More than eight months after the government scrapped the controversial ‘no-go’ policy, which had banned mining in some areas, state-owned Coal India Ltd (CIL) is still struggling to operate its new projects located in the so-called no-go areas in the absence of a formal go-ahead from the environment ministry.
The delay is set to stem the miner’s efforts to meet new supply obligations, further aggravating the ongoing coal crisis in the country.
“Since September last year, only two of our new mining projects have received clearance and, that too, outside of the no-go list. Overall, 179 proposals are still awaiting green clearances,” CIL Chairman S Narsing Rao told Business Standard. This includes 132 proposals awaiting the first stage clearance and 47 waiting for the second stage nod from the ministry. Around 40 of CIL’s new projects are stuck in the no-go zones.
The ministry, under the then environment minister Jairam Ramesh, had announced the no-go classification in mid-2010, banning mining in major coal bearing areas. The move blocked the development of 203 coal blocks with reserves of a whopping 660 million tonnes (mt)–enough to fire a power generation capacity of 130,000 Mw. Apart from CIL’s projects, blocks allotted to two dozen companies, including NTPC, Hindalco Industries, Essar Power and Adani Power, were also falling under the no-go zones. A twelve-member ministerial panel, headed by Finance Minister Pranab Mukherjee, had in September last year decided to do away with the classification.
While the no-go system has been done away with, the environment ministry is now working on a new concept which will demarcate some mining areas as "inviolate areas", where mining will be prohibited, owing to their high quality of forest cover.
CIL claim rejected
A senior official from the environment ministry rejected CIL's claim that delay in green clearances were hurting production. "The company is raising a hue and cry to put the blame for reduced output on others. CIL has not developed even 10 per cent of the land in some forest areas approved by us for the company," he said. He also added that as the policy on "inviolate areas" is still under works, it cannot be a reason for delayed clearances as claimed by CIL.

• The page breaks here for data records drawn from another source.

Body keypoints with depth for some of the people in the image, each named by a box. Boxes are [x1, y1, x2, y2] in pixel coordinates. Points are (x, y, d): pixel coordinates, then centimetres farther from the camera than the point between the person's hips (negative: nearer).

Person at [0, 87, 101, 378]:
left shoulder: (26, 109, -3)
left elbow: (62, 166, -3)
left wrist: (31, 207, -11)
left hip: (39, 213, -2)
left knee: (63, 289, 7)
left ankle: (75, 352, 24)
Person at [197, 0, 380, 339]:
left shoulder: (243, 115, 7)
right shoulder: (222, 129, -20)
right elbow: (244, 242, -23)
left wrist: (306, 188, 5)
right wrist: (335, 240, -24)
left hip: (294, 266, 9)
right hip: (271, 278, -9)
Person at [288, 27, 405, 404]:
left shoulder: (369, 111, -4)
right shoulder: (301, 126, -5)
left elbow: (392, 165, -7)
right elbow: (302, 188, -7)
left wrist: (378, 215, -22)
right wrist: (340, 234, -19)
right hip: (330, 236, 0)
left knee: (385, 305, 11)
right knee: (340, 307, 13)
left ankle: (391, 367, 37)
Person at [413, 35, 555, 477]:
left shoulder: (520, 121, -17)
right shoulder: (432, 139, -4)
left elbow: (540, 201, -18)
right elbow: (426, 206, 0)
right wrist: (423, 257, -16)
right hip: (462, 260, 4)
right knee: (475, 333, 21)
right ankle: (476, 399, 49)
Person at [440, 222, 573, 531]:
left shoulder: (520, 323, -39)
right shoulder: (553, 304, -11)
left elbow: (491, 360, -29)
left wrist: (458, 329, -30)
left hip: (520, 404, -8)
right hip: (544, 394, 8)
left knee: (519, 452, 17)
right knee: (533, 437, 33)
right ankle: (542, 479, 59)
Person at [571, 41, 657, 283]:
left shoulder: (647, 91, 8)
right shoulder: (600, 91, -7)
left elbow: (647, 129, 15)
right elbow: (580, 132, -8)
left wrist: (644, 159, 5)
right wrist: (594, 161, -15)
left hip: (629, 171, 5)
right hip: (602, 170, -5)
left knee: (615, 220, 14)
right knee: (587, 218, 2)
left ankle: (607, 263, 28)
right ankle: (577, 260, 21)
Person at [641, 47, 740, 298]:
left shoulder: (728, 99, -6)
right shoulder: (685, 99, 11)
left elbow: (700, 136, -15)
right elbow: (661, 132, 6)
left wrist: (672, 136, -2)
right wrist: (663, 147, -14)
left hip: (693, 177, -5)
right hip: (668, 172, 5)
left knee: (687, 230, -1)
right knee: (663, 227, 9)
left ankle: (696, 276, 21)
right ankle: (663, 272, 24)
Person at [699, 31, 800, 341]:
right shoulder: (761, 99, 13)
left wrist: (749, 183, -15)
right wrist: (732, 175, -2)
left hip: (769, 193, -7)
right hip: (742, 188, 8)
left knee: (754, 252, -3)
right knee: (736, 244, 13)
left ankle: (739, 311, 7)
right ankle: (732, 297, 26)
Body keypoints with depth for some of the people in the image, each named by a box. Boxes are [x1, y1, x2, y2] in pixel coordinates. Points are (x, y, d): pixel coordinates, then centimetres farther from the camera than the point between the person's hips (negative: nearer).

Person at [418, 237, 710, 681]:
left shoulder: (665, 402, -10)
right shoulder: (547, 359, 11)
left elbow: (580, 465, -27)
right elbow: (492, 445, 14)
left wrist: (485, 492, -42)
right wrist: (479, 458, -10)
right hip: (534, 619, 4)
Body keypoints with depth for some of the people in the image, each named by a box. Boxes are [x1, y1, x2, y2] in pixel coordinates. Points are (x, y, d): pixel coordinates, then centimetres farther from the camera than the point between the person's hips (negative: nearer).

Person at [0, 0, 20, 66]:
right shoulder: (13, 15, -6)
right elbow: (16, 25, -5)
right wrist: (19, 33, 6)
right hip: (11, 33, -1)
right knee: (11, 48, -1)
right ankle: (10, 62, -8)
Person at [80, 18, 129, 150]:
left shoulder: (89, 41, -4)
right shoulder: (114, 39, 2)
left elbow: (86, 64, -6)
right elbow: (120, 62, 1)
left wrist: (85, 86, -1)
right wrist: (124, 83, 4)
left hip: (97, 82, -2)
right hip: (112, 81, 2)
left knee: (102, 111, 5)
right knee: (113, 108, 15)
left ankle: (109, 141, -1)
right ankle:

Despite the lack of approvals for new projects, CIL reported a two per cent growth in its 2011-12 output. The world’s largest coal producer ramped up production in February and March to make up for a dip in output in the early part of the year.
This year, however, the pressure to meet supply obligations has increased manifold as the government forced the company to sign pacts with power producers at a higher commitment level of 85 per cent of demand.
Rao, however, is optimistic about meeting the challenge. The company is bracing itself to meet this year’s higher production target of 464 mt, in addition to the 70 mt supply commitment for new power projects. “Our capital expenditure is set to double from Rs 4,000 crore last financial year to Rs 8,000 crore this fiscal. This is apart from the Rs 6,000 crore to be invested in acquisitions of assets overseas,” he said.
A majority of the new investment this year would be channelized in buying heavy earth moving machinery for two subsidiaries — South Eastern Coalfields Ltd (SECL) and Northern Coalfields Ltd (NCL). The rest of the investment would go in land acquisition in new mines and improving railway sidings for speedier evacuation.
Rao also said his team had started applying for green clearances with the environment ministry afresh. The coal ministry had last January instructed state governments to submit revised proposals for projects stuck in the no-go areas, taking note of a formal end to the classification.
The government had scrapped the no-go plicy after the new environment minister Jayanthi Natarajan had agreed that the classification should not be for the basis for clearance or rejection of coal blocks.
The decision was based on a recommendation by a committee under Planning Commission member B K Chaturvedi, which said the no-go classification had no legal basis.